= EXERCISE INPUTS =

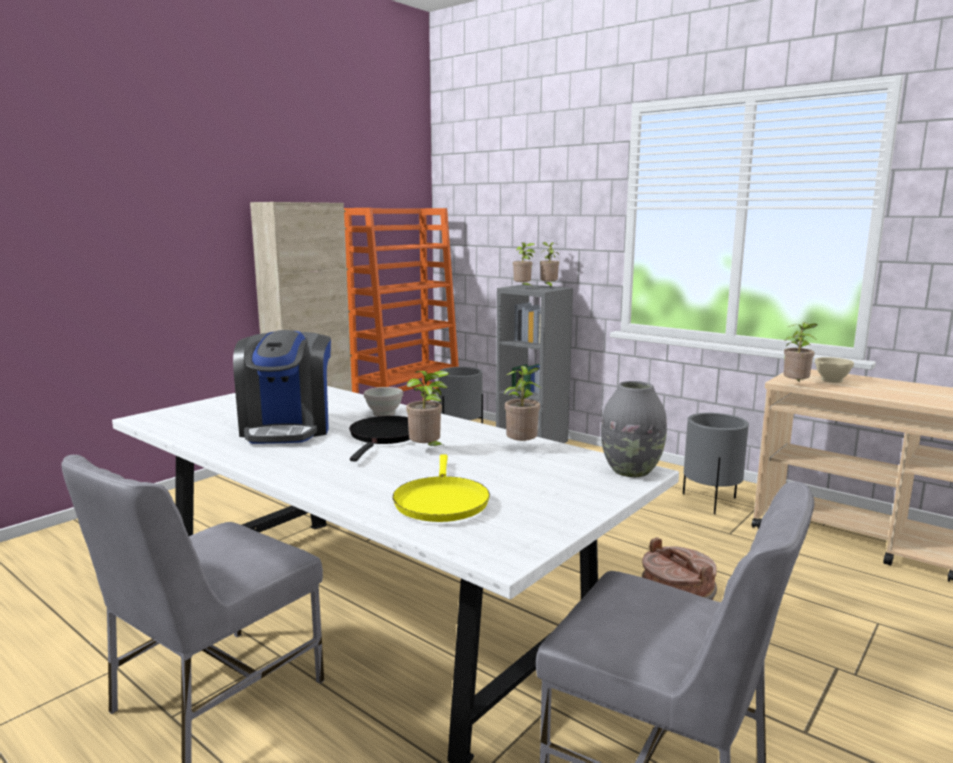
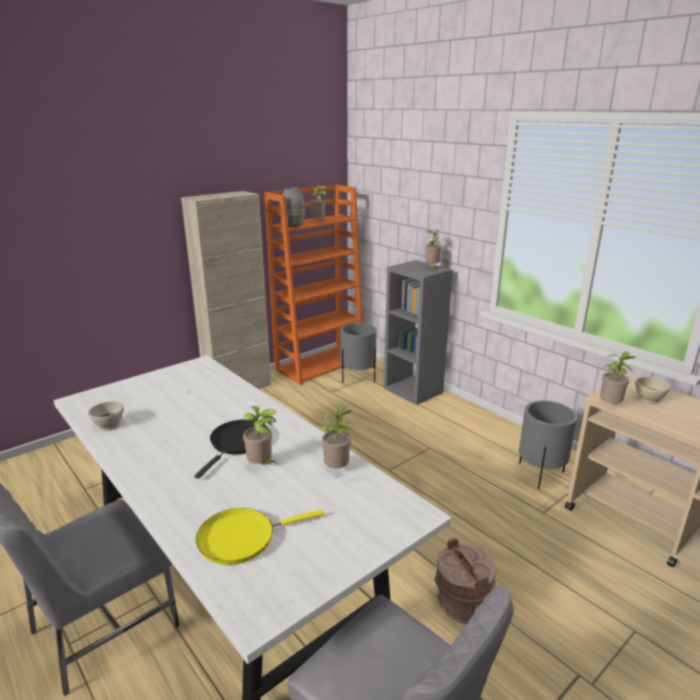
camera: 10 degrees right, 10 degrees up
(287, 428) = (170, 424): coffee machine -> none
(384, 414) = (251, 410): white bowl -> white bowl (109, 426)
(440, 502) = (241, 538): yellow frying pan -> yellow frying pan turned 60 degrees clockwise
(523, 288) = (409, 268): potted plant -> potted plant (319, 221)
(631, 471) = (411, 513): grey vase -> grey vase (293, 226)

= ACTIVITY =
The line that contains "(440, 502) = (241, 538): yellow", the final line of the listing, and every line between them are to be retyped exactly; nothing else.

= OUTPUT BELOW =
(440, 502) = (241, 538): yellow frying pan -> yellow frying pan turned 60 degrees clockwise
(523, 288) = (409, 268): potted plant -> potted plant (319, 221)
(631, 471) = (411, 513): grey vase -> grey vase (293, 226)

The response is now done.